(Extracted page text data)
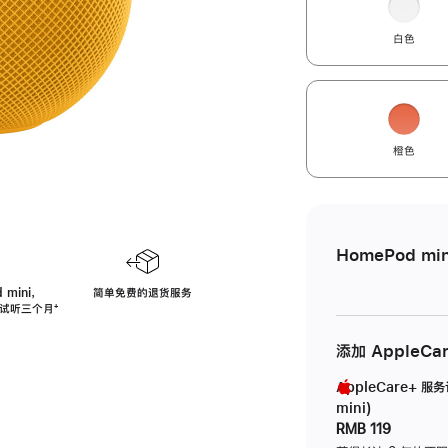
白色
橙色
HomePod min
 mini，
简单免费的退货服务
免费试听三个月
脚
⁺
注
添加 AppleCa
AppleCare+ 服
mini)
RMB 119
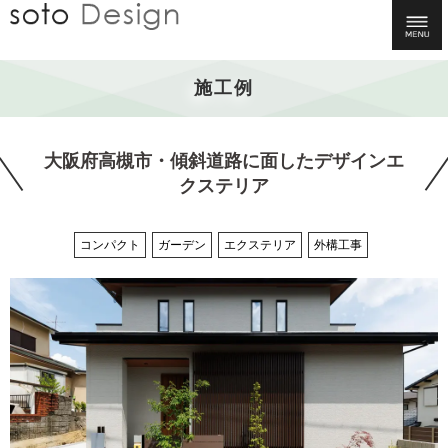
施工例
大阪府高槻市・傾斜道路に面したデザインエ
クステリア
コンパクト
ガーデン
エクステリア
外構工事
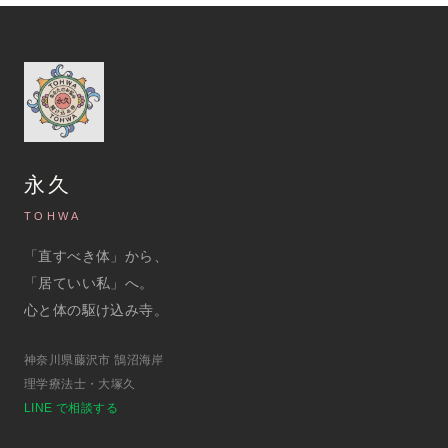
永久
TOHWA
「直すべき体」から、
「居ていい私」へ。
心と体の駆け込み寺。
神奈川県藤沢市 鵠沼海岸
理学療法士・大塚久
LINE で相談する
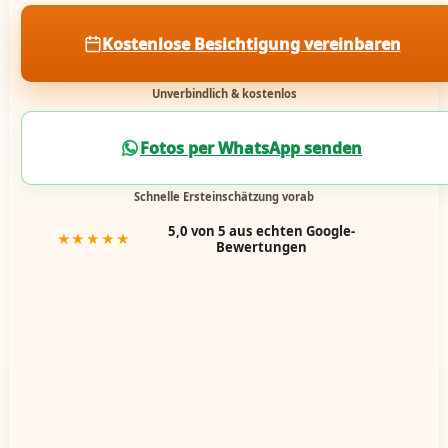
Kostenlose Besichtigung vereinbaren
Unverbindlich & kostenlos
Fotos per WhatsApp senden
Schnelle Ersteinschätzung vorab
5,0 von 5 aus echten Google-
★★★★★
Bewertungen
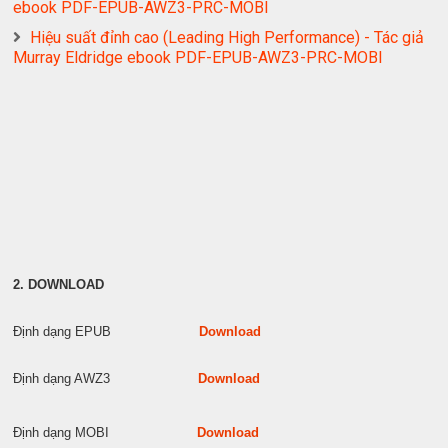
ebook PDF-EPUB-AWZ3-PRC-MOBI
Hiệu suất đỉnh cao (Leading High Performance) - Tác giả
Murray Eldridge ebook PDF-EPUB-AWZ3-PRC-MOBI
2. DOWNLOAD
Định dạng EPUB
Download
Định dạng AWZ3
Download
Định dạng MOBI
Download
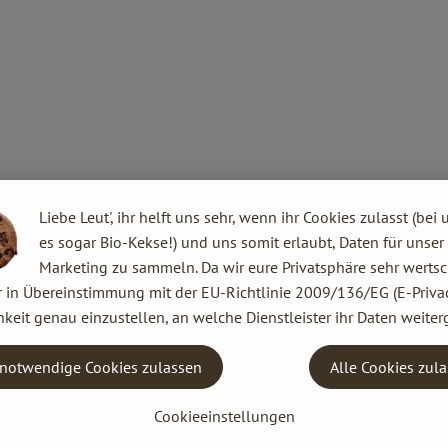
Liebe Leut', ihr helft uns sehr, wenn ihr Cookies zulasst (bei 
es sogar Bio-Kekse!) und uns somit erlaubt, Daten für unser
Marketing zu sammeln. Da wir eure Privatsphäre sehr wertsc
lität
r in Übereinstimmung mit der EU-Richtlinie 2009/136/EG (E-Privac
keit genau einzustellen, an welche Dienstleister ihr Daten weiter
h Walter einen
ell muss er
notwendige Cookies zulassen
Alle Cookies zul
s nicht. Also
h Südfrankreich,
Cookieeinstellungen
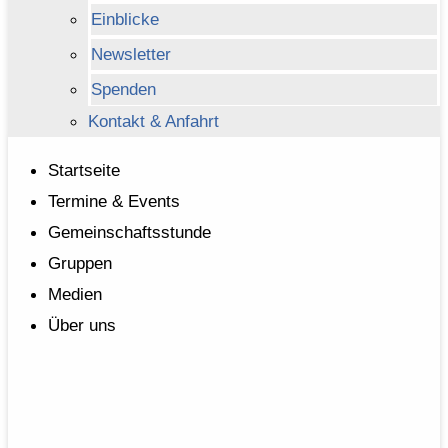
Einblicke
Newsletter
Spenden
Kontakt & Anfahrt
Startseite
Termine & Events
Gemeinschaftsstunde
Gruppen
Medien
Über uns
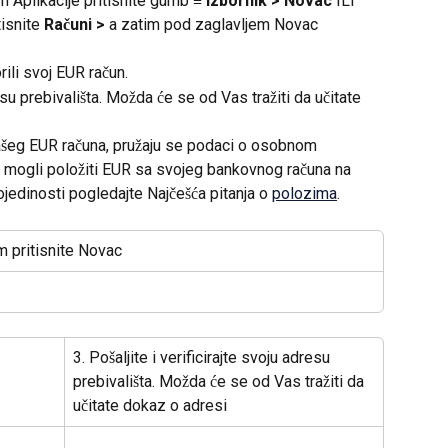
Aplikacije pritisnite gumb 
≡ Izbornik > Novac
 ILI 
tisnite 
Računi >
 a zatim pod zaglavljem Novac 
rili svoj EUR račun.
resu prebivališta. Možda će se od Vas tražiti da učitate 
ašeg EUR računa, pružaju se podaci o osobnom 
mogli položiti EUR sa svojeg bankovnog računa na 
jedinosti pogledajte Najčešća pitanja o 
polozima
.
im pritisnite Novac
3. Pošaljite i verificirajte svoju adresu 
prebivališta. Možda će se od Vas tražiti da 
učitate dokaz o adresi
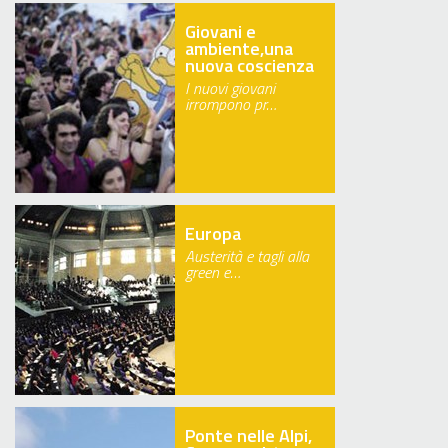
Giovani e
ambiente,una
nuova coscienza
I nuovi giovani
irrompono pr…
Europa
Austerità e tagli alla
green e…
Ponte nelle Alpi,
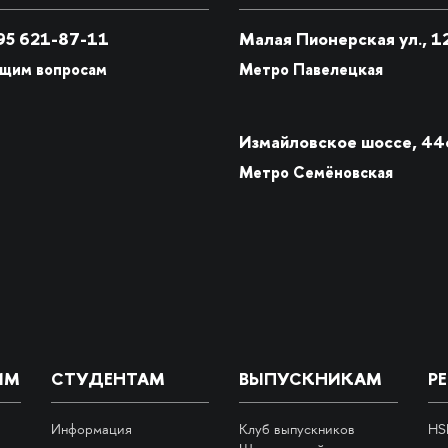
5 621-87-11
Малая Пионерская ул., 1
бщим вопросам
Метро Павелецкая
Измайловское шоссе, 44
Метро Семёновская
ИМ
СТУДЕНТАМ
ВЫПУСКНИКАМ
Р
Информация
Клуб выпускников
HS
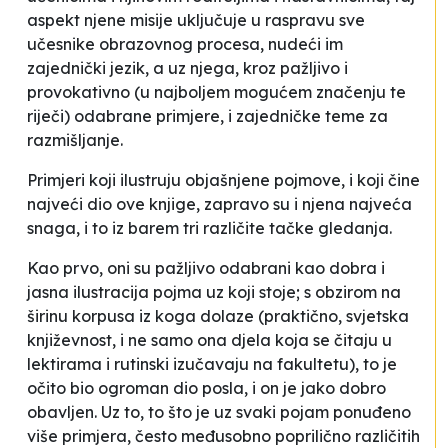
aspekt njene misije uključuje u raspravu sve
učesnike obrazovnog procesa, nudeći im
zajednički jezik, a uz njega, kroz pažljivo i
provokativno (u najboljem mogućem značenju te
riječi) odabrane primjere, i zajedničke teme za
razmišljanje.
Primjeri koji ilustruju objašnjene pojmove, i koji čine
najveći dio ove knjige, zapravo su i njena najveća
snaga, i to iz barem tri različite tačke gledanja.
Kao prvo, oni su pažljivo odabrani kao dobra i
jasna ilustracija pojma uz koji stoje; s obzirom na
širinu korpusa iz koga dolaze (praktično, svjetska
književnost, i ne samo ona djela koja se čitaju u
lektirama i rutinski izučavaju na fakultetu), to je
očito bio ogroman dio posla, i on je jako dobro
obavljen. Uz to, to što je uz svaki pojam ponuđeno
više primjera, često međusobno poprilično različitih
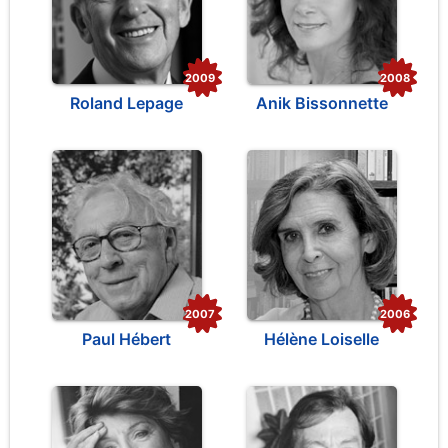
2009
2008
Roland Lepage
Anik Bissonnette
2007
2006
Paul Hébert
Hélène Loiselle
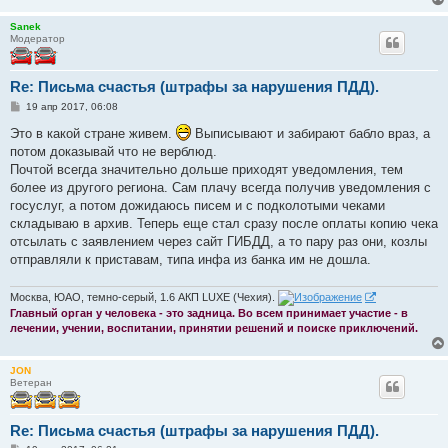
Sanek
Модератор
Re: Письма счастья (штрафы за нарушения ПДД).
С
19 апр 2017, 06:08
о
о
Это в какой стране живем.
Выписывают и забирают бабло враз, а
б
потом доказывай что не верблюд.
щ
е
Почтой всегда значительно дольше приходят уведомления, тем
н
более из другого региона. Сам плачу всегда получив уведомления с
и
е
госуслуг, а потом дожидаюсь писем и с подколотыми чеками
складываю в архив. Теперь еще стал сразу после оплаты копию чека
отсылать с заявлением через сайт ГИБДД, а то пару раз они, козлы
отправляли к приставам, типа инфа из банка им не дошла.
Москва, ЮАО, темно-серый, 1.6 АКП LUXE (Чехия).
Главный орган у человека - это задница. Во всем принимает участие - в
лечении, учении, воспитании, принятии решений и поиске приключений.
JON
Ветеран
Re: Письма счастья (штрафы за нарушения ПДД).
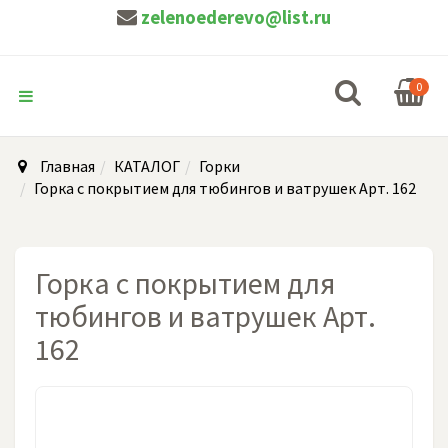
zelenoederevo@list.ru
0
Главная
КАТАЛОГ
Горки
Горка с покрытием для тюбингов и ватрушек Арт. 162
Горка с покрытием для
тюбингов и ватрушек Арт.
162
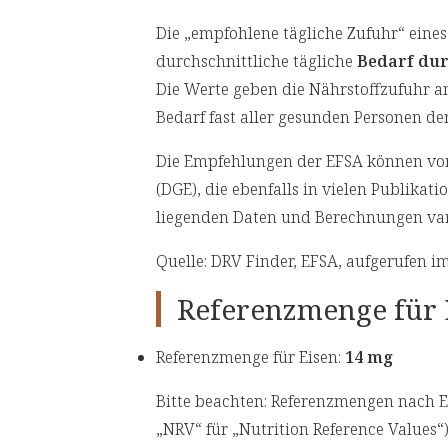
Die „empfohlene tägliche Zufuhr“ ein
durchschnittliche tägliche
Bedarf du
Die Werte geben die Nährstoffzufuhr a
Bedarf fast aller gesunden Personen d
Die Empfehlungen der EFSA können von
(DGE), die ebenfalls in vielen Publikat
liegenden Daten und Berechnungen var
Quelle: DRV Finder, EFSA, aufgerufen im
Referenzmenge für 
Referenzmenge für Eisen:
14 mg
Bitte beachten: Referenzmengen nach 
„NRV“ für „Nutrition Reference Values“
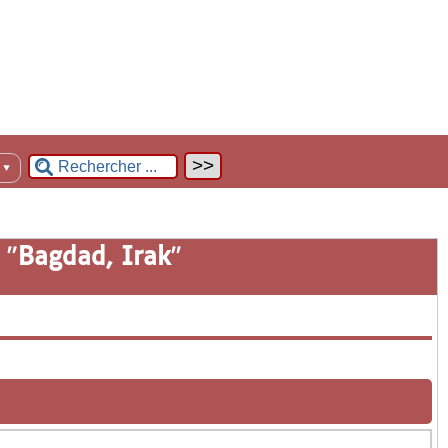
n
▼
 "
Bagdad, Irak
"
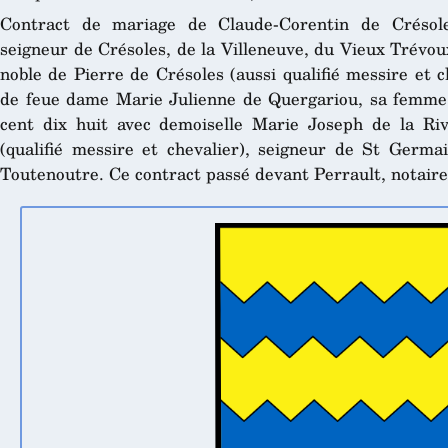
Contract de mariage de Claude-Corentin de Crésoles
seigneur de Crésoles, de la Villeneuve, du Vieux Trévoux, 
noble de Pierre de Crésoles (aussi qualifié messire et ch
de feue dame Marie Julienne de Quergariou, sa femme, 
cent dix huit avec demoiselle Marie Joseph de la Rivi
(qualifié messire et chevalier), seigneur de St Germ
Toutenoutre. Ce contract passé devant Perrault, notaire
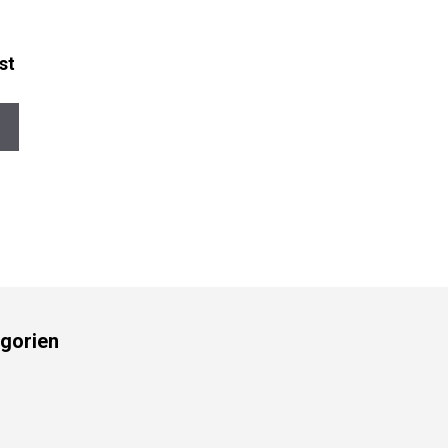
st
gorien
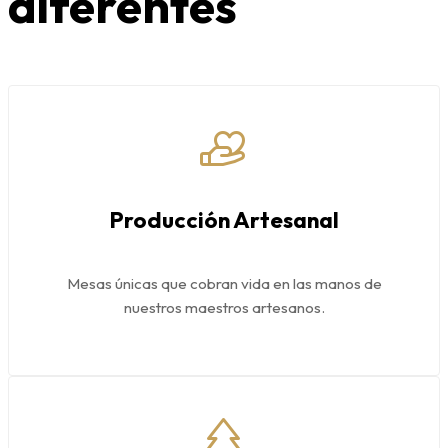
diferentes
Producción Artesanal
Mesas únicas que cobran vida en las manos de
nuestros maestros artesanos.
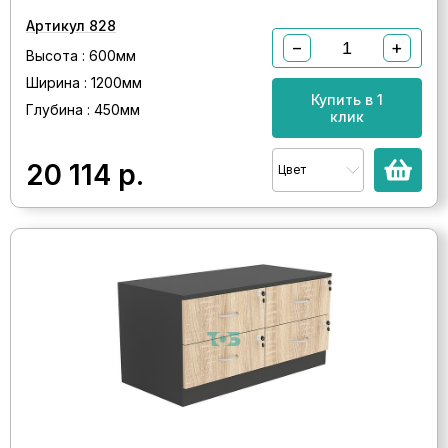
Артикул 828
−
+
Высота : 600мм
Ширина : 1200мм
Купить в 1
Глубина : 450мм
клик
20 114
р.
Цвет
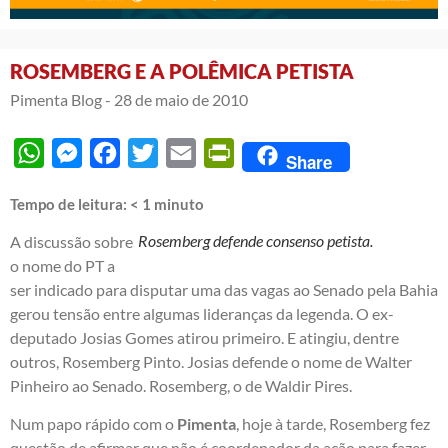
ROSEMBERG E A POLÊMICA PETISTA
Pimenta Blog -
28 de maio de 2010
WhatsApp
Messenger
Facebook
Twitter
Email
PrintFriendly
Share
Tempo de leitura:
< 1
minuto
Rosemberg defende consenso petista.
A discussão sobre
o nome do PT a
ser indicado para disputar uma das vagas ao Senado pela Bahia
gerou tensão entre algumas lideranças da legenda. O ex-
deputado Josias Gomes atirou primeiro. E atingiu, dentre
outros, Rosemberg Pinto. Josias defende o nome de Walter
Pinheiro ao Senado. Rosemberg, o de Waldir Pires.
Num papo rápido com o
Pimenta
, hoje à tarde, Rosemberg fez
questão de afirmar que não é coordenador da ação para fazer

Request
Reproduce the text of all the items above, replacing "Gemeinschaftsstunde" with "Gemeinschaftsabend" and leaving everything else unchanged. Omit the pictures from your answer.

Answer to this exercise
白色
橙色
HomePod min
 mini，
简单免费的退货服务
免费试听三个月
脚
⁺
注
添加 AppleCa
AppleCare+ 服
mini)
RMB 119
施工例
大阪府高槻市・傾斜道路に面したデザインエ
クステリア
コンパクト
ガーデン
エクステリア
外構工事
永久
TOHWA
「直すべき体」から、
「居ていい私」へ。
心と体の駆け込み寺。
神奈川県藤沢市 鵠沼海岸
理学療法士・大塚久
LINE で相談する
Kostenlose Besichtigung vereinbaren
Unverbindlich & kostenlos
Fotos per WhatsApp senden
Schnelle Ersteinschätzung vorab
5,0 von 5 aus echten Google-
★★★★★
Bewertungen
ebook PDF-EPUB-AWZ3-PRC-MOBI
Hiệu suất đỉnh cao (Leading High Performance) - Tác giả
Murray Eldridge ebook PDF-EPUB-AWZ3-PRC-MOBI
2. DOWNLOAD
Định dạng EPUB
Download
Định dạng AWZ3
Download
Định dạng MOBI
Download
Liebe Leut', ihr helft uns sehr, wenn ihr Cookies zulasst (bei 
es sogar Bio-Kekse!) und uns somit erlaubt, Daten für unser
Marketing zu sammeln. Da wir eure Privatsphäre sehr wertsc
lität
r in Übereinstimmung mit der EU-Richtlinie 2009/136/EG (E-Privac
keit genau einzustellen, an welche Dienstleister ihr Daten weiter
h Walter einen
ell muss er
notwendige Cookies zulassen
Alle Cookies zul
s nicht. Also
h Südfrankreich,
Cookieeinstellungen
Einblicke
Newsletter
Spenden
Kontakt & Anfahrt
Startseite
Termine & Events
Gemeinschaftsabend
Gruppen
Medien
Über uns
Aplikacije pritisnite gumb 
≡ Izbornik > Novac
 ILI 
tisnite 
Računi >
 a zatim pod zaglavljem Novac 
rili svoj EUR račun.
resu prebivališta. Možda će se od Vas tražiti da učitate 
ašeg EUR računa, pružaju se podaci o osobnom 
mogli položiti EUR sa svojeg bankovnog računa na 
jedinosti pogledajte Najčešća pitanja o 
polozima
.
im pritisnite Novac
3. Pošaljite i verificirajte svoju adresu 
prebivališta. Možda će se od Vas tražiti da 
učitate dokaz o adresi
Giovani e
ambiente,una
nuova coscienza
I nuovi giovani
irrompono pr…
Europa
Austerità e tagli alla
green e…
Ponte nelle Alpi,
5 621-87-11
Малая Пионерская ул., 1
бщим вопросам
Метро Павелецкая
Измайловское шоссе, 44
Метро Семёновская
ИМ
СТУДЕНТАМ
ВЫПУСКНИКАМ
Р
Информация
Клуб выпускников
HS
aspekt njene misije uključuje u raspravu sve
učesnike obrazovnog procesa, nudeći im
zajednički jezik, a uz njega, kroz pažljivo i
provokativno (u najboljem mogućem značenju te
riječi) odabrane primjere, i zajedničke teme za
razmišljanje.
Primjeri koji ilustruju objašnjene pojmove, i koji čine
najveći dio ove knjige, zapravo su i njena najveća
snaga, i to iz barem tri različite tačke gledanja.
Kao prvo, oni su pažljivo odabrani kao dobra i
jasna ilustracija pojma uz koji stoje; s obzirom na
širinu korpusa iz koga dolaze (praktično, svjetska
književnost, i ne samo ona djela koja se čitaju u
lektirama i rutinski izučavaju na fakultetu), to je
očito bio ogroman dio posla, i on je jako dobro
obavljen. Uz to, to što je uz svaki pojam ponuđeno
više primjera, često međusobno poprilično različitih
2009
2008
Roland Lepage
Anik Bissonnette
2007
2006
Paul Hébert
Hélène Loiselle
Sanek
Модератор
Re: Письма счастья (штрафы за нарушения ПДД).
С
19 апр 2017, 06:08
о
о
Это в какой стране живем.
Выписывают и забирают бабло враз, а
б
потом доказывай что не верблюд.
щ
е
Почтой всегда значительно дольше приходят уведомления, тем
н
более из другого региона. Сам плачу всегда получив уведомления с
и
е
госуслуг, а потом дожидаюсь писем и с подколотыми чеками
складываю в архив. Теперь еще стал сразу после оплаты копию чека
отсылать с заявлением через сайт ГИБДД, а то пару раз они, козлы
отправляли к приставам, типа инфа из банка им не дошла.
Москва, ЮАО, темно-серый, 1.6 АКП LUXE (Чехия).
Главный орган у человека - это задница. Во всем принимает участие - в
лечении, учении, воспитании, принятии решений и поиске приключений.
JON
Ветеран
Re: Письма счастья (штрафы за нарушения ПДД).
zelenoederevo@list.ru
0
Главная
КАТАЛОГ
Горки
Горка с покрытием для тюбингов и ватрушек Арт. 162
Горка с покрытием для
тюбингов и ватрушек Арт.
162
Die „empfohlene tägliche Zufuhr“ ein
durchschnittliche tägliche
Bedarf du
Die Werte geben die Nährstoffzufuhr a
Bedarf fast aller gesunden Personen d
Die Empfehlungen der EFSA können von
(DGE), die ebenfalls in vielen Publikat
liegenden Daten und Berechnungen var
Quelle: DRV Finder, EFSA, aufgerufen im
Referenzmenge für 
Referenzmenge für Eisen:
14 mg
Bitte beachten: Referenzmengen nach 
„NRV“ für „Nutrition Reference Values“
n
▼
 "
Bagdad, Irak
"
Contract de mariage de Claude-Corentin de Crésoles
seigneur de Crésoles, de la Villeneuve, du Vieux Trévoux, 
noble de Pierre de Crésoles (aussi qualifié messire et ch
de feue dame Marie Julienne de Quergariou, sa femme, 
cent dix huit avec demoiselle Marie Joseph de la Rivi
(qualifié messire et chevalier), seigneur de St Germ
Toutenoutre. Ce contract passé devant Perrault, notaire
st
gorien
diferentes
Producción Artesanal
Mesas únicas que cobran vida en las manos de
nuestros maestros artesanos.
Артикул 828
−
+
Высота : 600мм
Ширина : 1200мм
Купить в 1
Глубина : 450мм
клик
20 114
р.
Цвет
ROSEMBERG E A POLÊMICA PETISTA
Pimenta Blog -
28 de maio de 2010
WhatsApp
Messenger
Facebook
Twitter
Email
PrintFriendly
Share
Tempo de leitura:
< 1
minuto
Rosemberg defende consenso petista.
A discussão sobre
o nome do PT a
ser indicado para disputar uma das vagas ao Senado pela Bahia
gerou tensão entre algumas lideranças da legenda. O ex-
deputado Josias Gomes atirou primeiro. E atingiu, dentre
outros, Rosemberg Pinto. Josias defende o nome de Walter
Pinheiro ao Senado. Rosemberg, o de Waldir Pires.
Num papo rápido com o
Pimenta
, hoje à tarde, Rosemberg fez
questão de afirmar que não é coordenador da ação para fazer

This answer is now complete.